[Collected data entries]
● ● ● ● ●

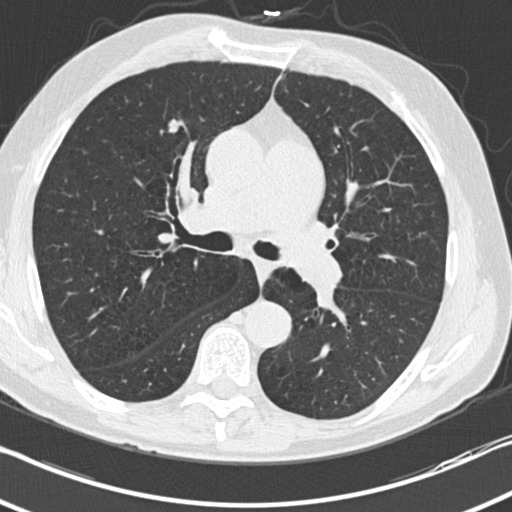
Axial slice from a low-dose chest CT screening exam; third annual screen; lung window (W 1500 / L -600 HU); 2 mm slice thickness; standard (soft-tissue) reconstruction kernel (B30f); slice 86 of 212 in the series. Male, age 70 years at enrolment. Current smoker at enrolment.
- Lesion marked by an expert reader, bounding box <157,106,200,143> (left, top, right, bottom; pixels).
- Screening reader's record for this exam (one nodule recorded; not confirmed to be the boxed lesion): non-calcified nodule or mass ≥4 mm, right middle lobe, 9 × 8 mm, smooth margins, soft tissue attenuation, pre-existing on the prior screen: no.
- Official screen result: positive, other.
- Participant outcome: lung cancer diagnosed 53 days after this screen — squamous cell carcinoma, NOS, right upper lobe, moderately differentiated (G2), stage IA (AJCC 6th edition), 10 mm at pathology.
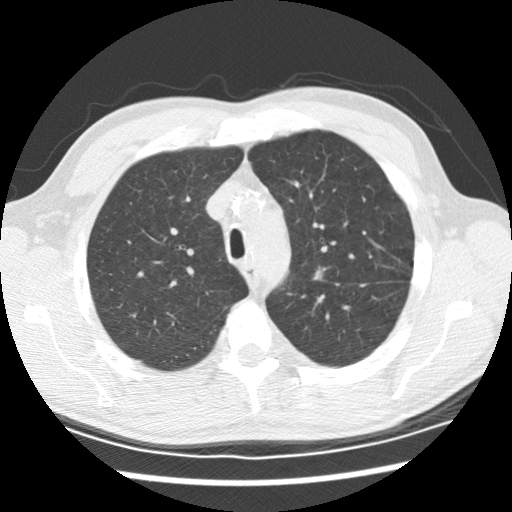
Low-dose screening chest CT, one axial slice. Position 155 of 208 along the scan axis. 120 kVp. Lung window (W 1500 / L -600 HU). 512 × 512 image matrix.
Annotated regions visible in this slice (expert manual segmentation):
- lesion 1 (tumor, upper lobe of left lung): box from (x=312, y=270) to (x=324, y=280) px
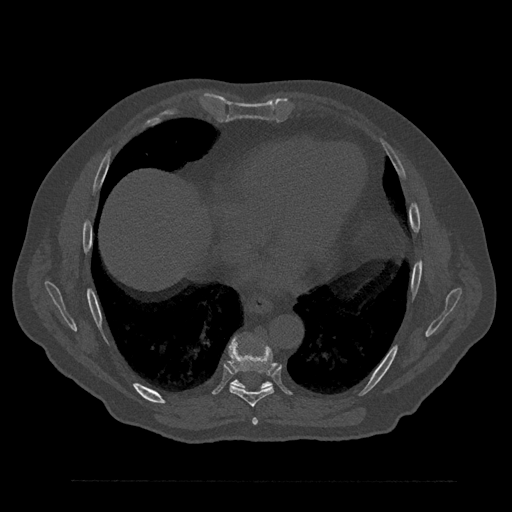
CT including the spine, one axial slice. Position 442 of 797 along the scan axis. Reconstruction kernel Br40s/3. 120 kVp. Bone window (W 1800 / L 400 HU). 512 × 512 image matrix, field of view 430 × 430 mm. Male patient, age 61 years. Case-level facts recorded for this patient, not image findings: primary cancer: prostate.
Structures marked on this image (semi-automatically segmented with operator editing):
- T7 vertebra: bounding box [x1, y1, x2, y2] px = [252, 418, 258, 425]
- T8 vertebra: [228, 341, 277, 407]
- T9 vertebra: [231, 380, 272, 389]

● ● ● ● ●

Goal of the exercise -
Transcribe exactly the lines running from the line with "- Official screen result: positive, other." to the last line of the entries. Pictures stay out of the copy.

Answer to the exercise -
- Official screen result: positive, other.
- Participant outcome: lung cancer diagnosed 53 days after this screen — squamous cell carcinoma, NOS, right upper lobe, moderately differentiated (G2), stage IA (AJCC 6th edition), 10 mm at pathology.
Low-dose screening chest CT, one axial slice. Position 155 of 208 along the scan axis. 120 kVp. Lung window (W 1500 / L -600 HU). 512 × 512 image matrix.
Annotated regions visible in this slice (expert manual segmentation):
- lesion 1 (tumor, upper lobe of left lung): box from (x=312, y=270) to (x=324, y=280) px
CT including the spine, one axial slice. Position 442 of 797 along the scan axis. Reconstruction kernel Br40s/3. 120 kVp. Bone window (W 1800 / L 400 HU). 512 × 512 image matrix, field of view 430 × 430 mm. Male patient, age 61 years. Case-level facts recorded for this patient, not image findings: primary cancer: prostate.
Structures marked on this image (semi-automatically segmented with operator editing):
- T7 vertebra: bounding box [x1, y1, x2, y2] px = [252, 418, 258, 425]
- T8 vertebra: [228, 341, 277, 407]
- T9 vertebra: [231, 380, 272, 389]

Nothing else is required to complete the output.